Augmentation of Achilles Tendon Repair With Extracellular Matrix Xenograft

Background: Achilles tendon rupture is a frequent injury in athletes and the general public. Cases of chronic rupture or poor tendon quality secondary to tendinopathy are challenging to repair primarily. Commercially available extracellular matrix materials have been utilized in recent years to augment tendon repair. Hypothesis: Augmentation of Achilles tendon with extracellular matrix xenograft results in reduced repair site gapping and increased peak failure load in a cadaveric model featuring simulated physiologic loads. Study Design: Controlled laboratory study. Methods: Ten matched pairs of fresh-frozen human lower extremities amputated just below the knee were obtained and each Achilles tendon was sharply tenotomized. One randomly selected specimen from each matched pair underwent Achilles repair using a 4-strand Krackow technique with extracellular matrix xenograft augmentation (TissueMend Soft Tissue Repair Matrix), while the opposite tendon underwent suture repair alone as a control.
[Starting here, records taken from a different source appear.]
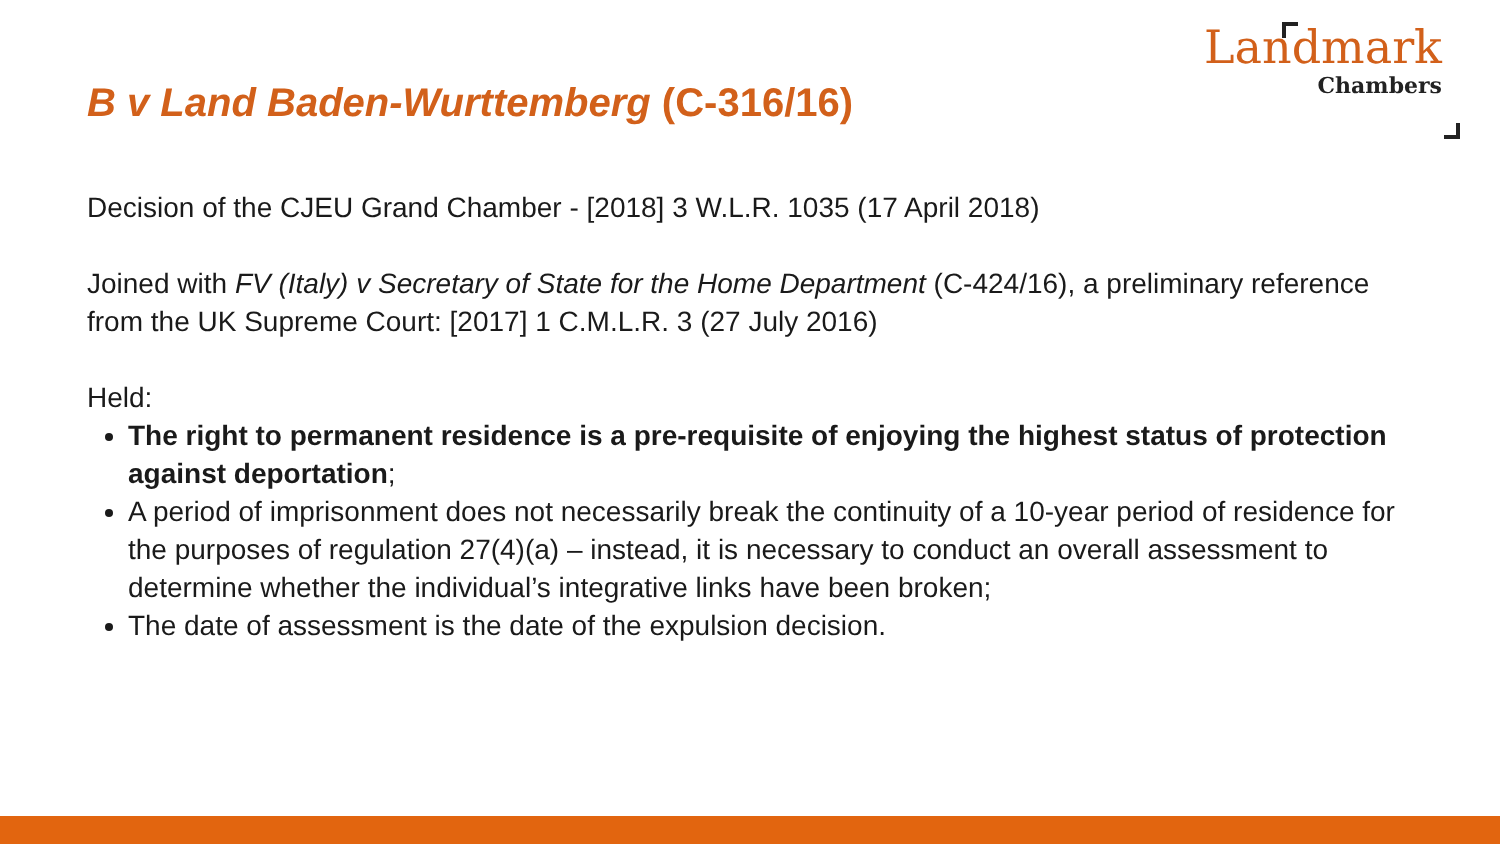B v Land Baden-Wurttemberg (C-316/16)
Landmark
Chambers
Decision of the CJEU Grand Chamber - [2018] 3 W.L.R. 1035 (17 April 2018)
Joined with FV (Italy) v Secretary of State for the Home Department (C-424/16), a preliminary reference from the UK Supreme Court: [2017] 1 C.M.L.R. 3 (27 July 2016)
Held:
The right to permanent residence is a pre-requisite of enjoying the highest status of protection against deportation;
A period of imprisonment does not necessarily break the continuity of a 10-year period of residence for the purposes of regulation 27(4)(a) – instead, it is necessary to conduct an overall assessment to determine whether the individual’s integrative links have been broken;
The date of assessment is the date of the expulsion decision.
Each tendon was then subjected to 1000 sinusoidal tensile loading cycles to 86 N during which repair site gapping was monitored, followed by distraction to failure. One pair was used to evaluate the effects of graft orientation and not included in the analysis. Results: Significantly less gapping was noted in the augmented tendon group at all time points after the 10th load cycle (P < .05). The mean repair site gapping after 1000 cycles of loading was 4.0 mm (range, 3.1-5.0 mm) in the augmented group and 6.5 mm (range, 4.1-8.6 mm) in the suture-only group. The ultimate failure load was 821 N (range, 613-1021 N) in the augmented group and 392 N (range, 322-481 N) in the suture-only group (P < .01). Conclusion: The augmentation of Achilles tendon repair with extracellular matrix xenograft decreases gapping and increases load to failure immediately after surgery in a cadaveric model. Clinical Relevance: Tendon repair augmentation may allow more aggressive early rehabilitation, particularly in cases of chronic rupture or poor tendon quality. Further work is necessary to define indications for extracellular matrix graft augmentation of tendon repairs.